I take one quick glance at my soon to be ex-husband who eyes were already looking at me with pain and sadness in them. I hurriedly turn my gaze back onto the papers before me on the table. The entire office was filled with complete silence that it made me nervous as hell. The click of a pen was heard and I knew that Michael began signing his name. A few mintues go by and I'm nearly towards the end of the form-the last sheet to complete all of this. I look over at Michael through hooded eyes and see him sitting back into his roller chair with one arm rested against the armrest, and his other propped up with his hand covering his face. I furrowed my brows at this because I wasn't sure of what could possibly be wrong with him or if he was trying to hide his tears. My very own eyes began to feel that all too familiar burning sensation in the back of them and my throat forming lumps. I had to clear my throat to control myself because I knew at any second I would lose my composure. After signing the last sheet, I flip the others back over it, giving away to Halle that I was done.
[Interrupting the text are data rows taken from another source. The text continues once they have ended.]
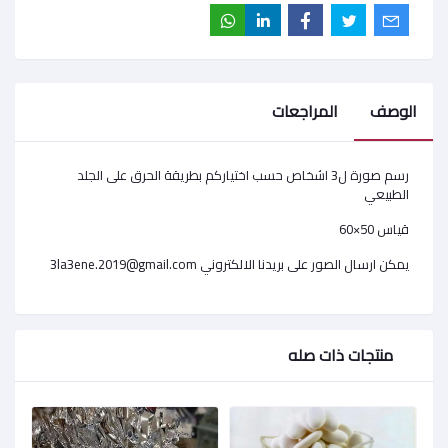
الوصف
المراجعات
رسم صورة ل3 اشخاص حسب اختياركم بطريقة الحرق على الجلد
الطبيعي
قياس 50×60
يمكن ارسال الصور على بريدنا الالكتروني 3la3ene.2019@gmail.com
منتجات ذات صله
"You both are done signing everything?" She asks us both, looking between us for clarification.

All I could do was nod, fearing that if I answered verbally, my voice would crack. Michael took a moment before uncovering his face and giving Halle a quick nod. She takes a few moments to look over each of our forms before giving the final announcement of everything. The announcement that somehow, I was dreading to hear-that was to finalize Michael and Soraya Jackson forever. There was no turning back now. The deed was done and the only thing to do now was to move on from this as best as we could and know how.